** Listed entries follows **

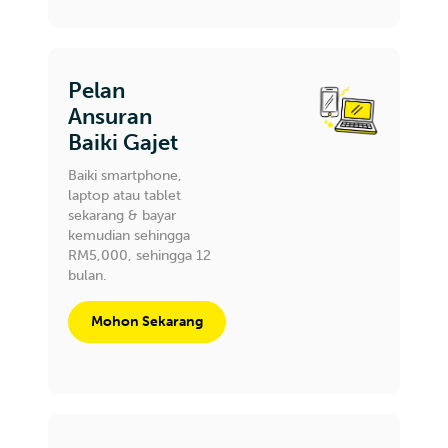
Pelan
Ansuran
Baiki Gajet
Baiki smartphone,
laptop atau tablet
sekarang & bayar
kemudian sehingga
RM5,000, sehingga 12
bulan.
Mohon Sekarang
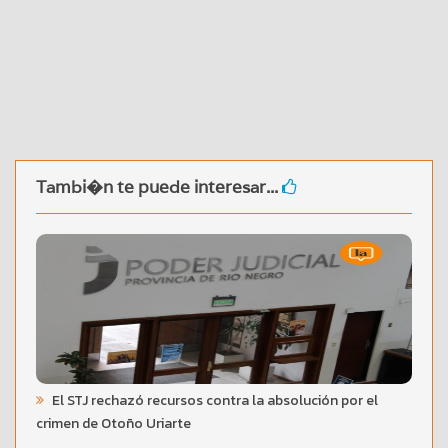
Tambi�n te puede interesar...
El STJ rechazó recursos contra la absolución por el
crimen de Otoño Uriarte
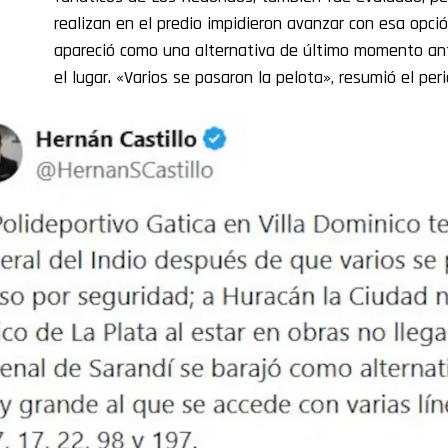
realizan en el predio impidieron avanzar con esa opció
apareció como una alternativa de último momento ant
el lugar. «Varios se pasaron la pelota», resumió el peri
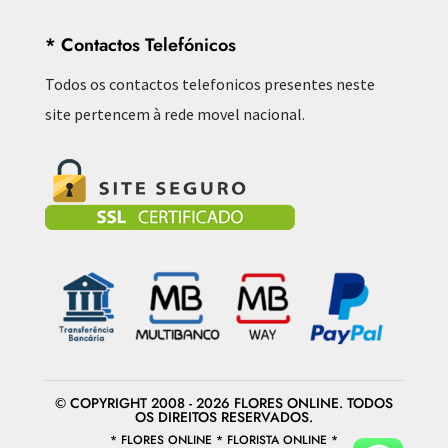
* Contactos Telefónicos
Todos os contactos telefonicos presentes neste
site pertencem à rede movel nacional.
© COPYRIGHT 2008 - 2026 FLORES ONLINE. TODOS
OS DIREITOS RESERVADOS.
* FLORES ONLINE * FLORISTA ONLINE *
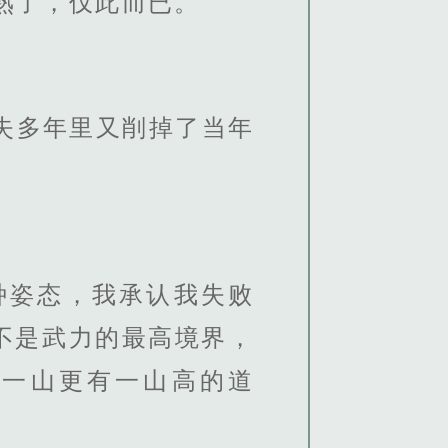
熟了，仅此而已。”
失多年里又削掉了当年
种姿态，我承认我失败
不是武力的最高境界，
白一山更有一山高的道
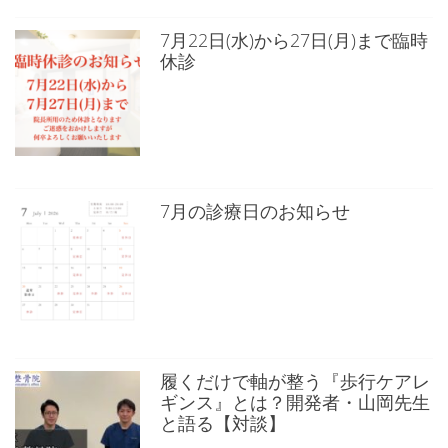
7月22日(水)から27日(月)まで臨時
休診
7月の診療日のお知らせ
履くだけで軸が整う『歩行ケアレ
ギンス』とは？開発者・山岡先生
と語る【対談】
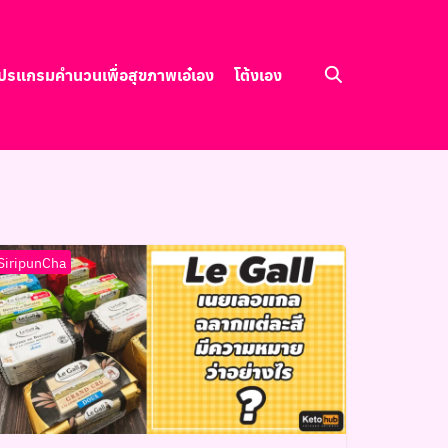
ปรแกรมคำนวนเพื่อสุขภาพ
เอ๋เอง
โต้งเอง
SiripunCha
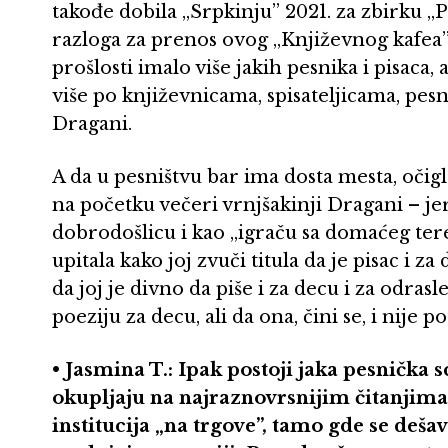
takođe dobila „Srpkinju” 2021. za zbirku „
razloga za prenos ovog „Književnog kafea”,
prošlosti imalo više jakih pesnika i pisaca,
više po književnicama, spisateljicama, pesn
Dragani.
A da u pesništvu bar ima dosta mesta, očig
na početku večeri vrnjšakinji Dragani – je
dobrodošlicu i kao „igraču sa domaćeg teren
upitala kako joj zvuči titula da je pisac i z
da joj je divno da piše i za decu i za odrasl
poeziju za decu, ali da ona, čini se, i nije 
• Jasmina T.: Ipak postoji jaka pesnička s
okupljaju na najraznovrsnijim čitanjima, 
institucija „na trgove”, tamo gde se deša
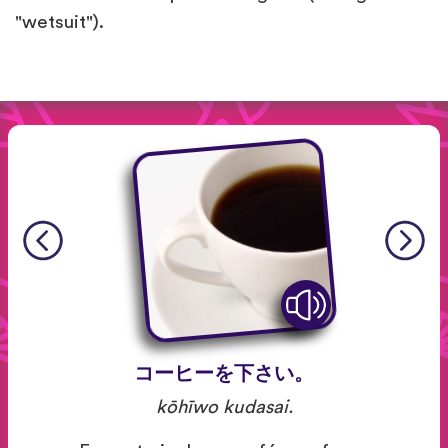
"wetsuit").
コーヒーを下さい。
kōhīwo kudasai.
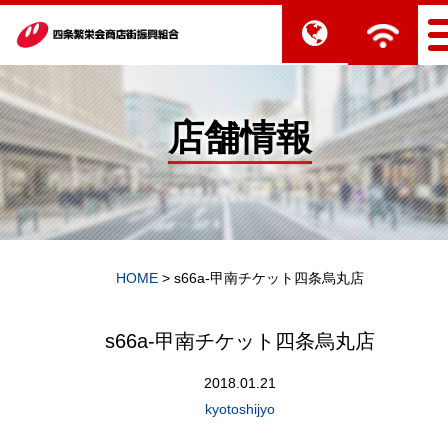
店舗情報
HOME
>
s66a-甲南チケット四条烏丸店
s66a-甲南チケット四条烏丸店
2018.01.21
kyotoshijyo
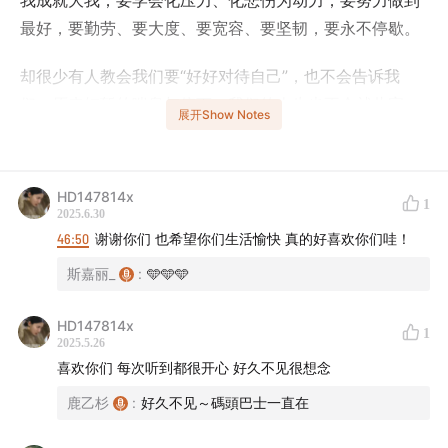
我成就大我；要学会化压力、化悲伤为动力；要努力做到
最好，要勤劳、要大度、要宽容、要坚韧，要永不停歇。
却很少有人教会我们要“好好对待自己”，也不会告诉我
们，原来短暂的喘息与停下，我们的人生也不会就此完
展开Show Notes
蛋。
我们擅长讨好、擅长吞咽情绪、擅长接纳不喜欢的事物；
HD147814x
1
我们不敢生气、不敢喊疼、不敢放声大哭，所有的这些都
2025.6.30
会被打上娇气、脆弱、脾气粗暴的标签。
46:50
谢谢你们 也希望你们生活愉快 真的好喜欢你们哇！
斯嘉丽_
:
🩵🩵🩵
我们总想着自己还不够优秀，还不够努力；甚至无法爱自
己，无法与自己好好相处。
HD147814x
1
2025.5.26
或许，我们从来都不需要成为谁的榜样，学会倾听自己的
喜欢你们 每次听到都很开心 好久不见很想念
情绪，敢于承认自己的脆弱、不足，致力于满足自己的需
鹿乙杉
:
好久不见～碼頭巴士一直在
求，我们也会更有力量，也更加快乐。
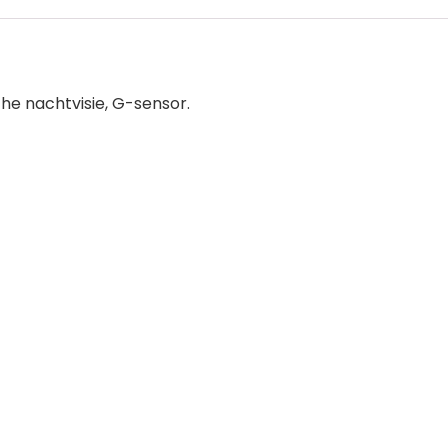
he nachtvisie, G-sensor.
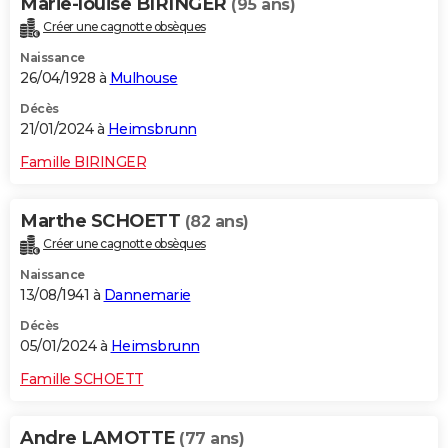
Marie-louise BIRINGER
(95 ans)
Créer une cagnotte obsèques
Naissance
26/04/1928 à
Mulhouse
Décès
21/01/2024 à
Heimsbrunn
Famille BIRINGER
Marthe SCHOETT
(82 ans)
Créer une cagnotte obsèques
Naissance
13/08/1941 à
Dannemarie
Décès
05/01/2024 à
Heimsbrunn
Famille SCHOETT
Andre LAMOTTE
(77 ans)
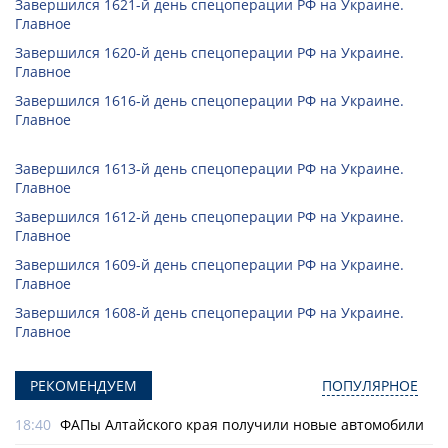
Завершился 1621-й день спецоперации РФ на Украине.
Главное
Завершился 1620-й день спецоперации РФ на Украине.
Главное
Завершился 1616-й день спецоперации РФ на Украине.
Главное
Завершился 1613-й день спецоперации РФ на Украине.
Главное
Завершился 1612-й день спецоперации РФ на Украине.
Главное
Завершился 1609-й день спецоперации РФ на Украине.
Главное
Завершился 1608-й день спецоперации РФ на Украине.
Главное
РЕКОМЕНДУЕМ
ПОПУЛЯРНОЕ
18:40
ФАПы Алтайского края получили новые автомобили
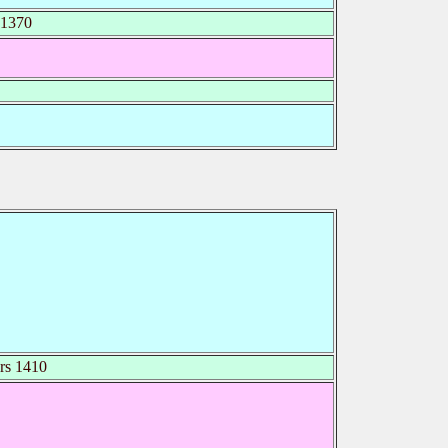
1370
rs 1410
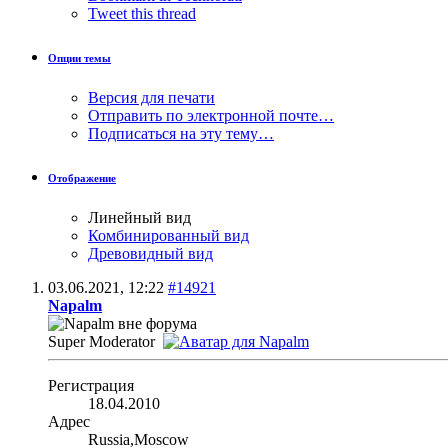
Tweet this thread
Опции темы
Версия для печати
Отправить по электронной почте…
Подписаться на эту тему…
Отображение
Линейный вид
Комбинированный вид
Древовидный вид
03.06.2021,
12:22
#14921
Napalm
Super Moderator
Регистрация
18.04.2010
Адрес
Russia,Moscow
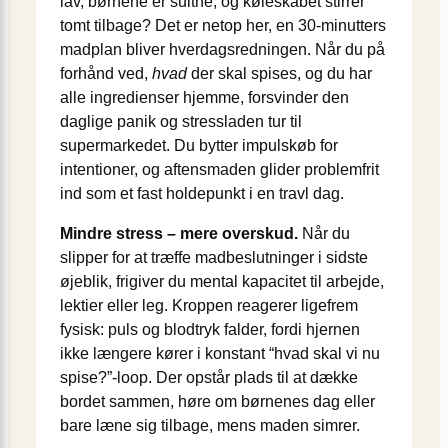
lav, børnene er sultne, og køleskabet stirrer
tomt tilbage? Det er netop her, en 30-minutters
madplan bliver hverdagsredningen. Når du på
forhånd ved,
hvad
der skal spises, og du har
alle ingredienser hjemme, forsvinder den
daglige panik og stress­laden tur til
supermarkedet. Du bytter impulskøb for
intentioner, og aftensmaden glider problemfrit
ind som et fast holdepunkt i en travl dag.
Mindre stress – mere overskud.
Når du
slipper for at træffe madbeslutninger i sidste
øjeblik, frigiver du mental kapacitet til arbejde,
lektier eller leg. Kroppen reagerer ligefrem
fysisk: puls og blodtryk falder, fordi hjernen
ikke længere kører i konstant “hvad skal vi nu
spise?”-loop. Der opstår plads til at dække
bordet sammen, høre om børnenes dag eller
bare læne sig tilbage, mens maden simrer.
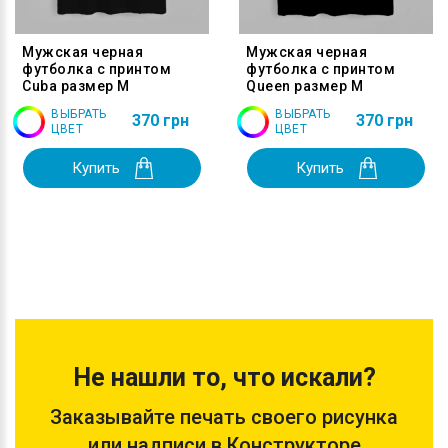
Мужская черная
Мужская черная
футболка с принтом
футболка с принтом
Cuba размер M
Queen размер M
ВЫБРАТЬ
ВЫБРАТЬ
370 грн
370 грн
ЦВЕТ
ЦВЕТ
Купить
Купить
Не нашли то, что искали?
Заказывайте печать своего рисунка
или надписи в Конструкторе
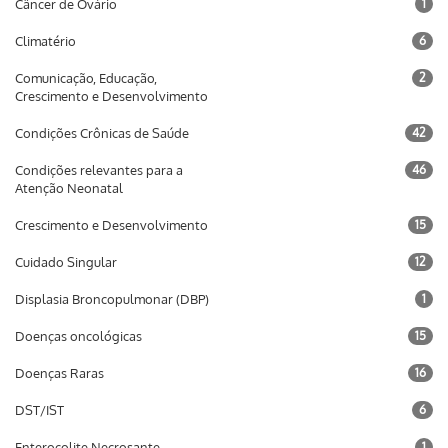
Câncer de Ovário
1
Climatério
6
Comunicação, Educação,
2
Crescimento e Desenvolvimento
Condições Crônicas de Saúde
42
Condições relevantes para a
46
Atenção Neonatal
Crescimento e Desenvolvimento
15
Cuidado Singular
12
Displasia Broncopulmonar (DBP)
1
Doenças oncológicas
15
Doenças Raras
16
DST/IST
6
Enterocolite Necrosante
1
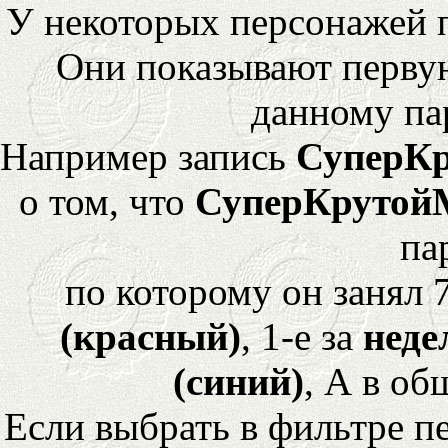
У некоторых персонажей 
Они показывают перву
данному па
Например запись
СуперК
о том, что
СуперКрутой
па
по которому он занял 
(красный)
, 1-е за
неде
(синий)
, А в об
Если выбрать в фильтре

** End of Listed entries **

> **Your task**: Starting from the records above, copy each line where the string "Dragani" is found.

> **Solved problem**:
Dragani.
na početku večeri vrnjšakinji Dragani – je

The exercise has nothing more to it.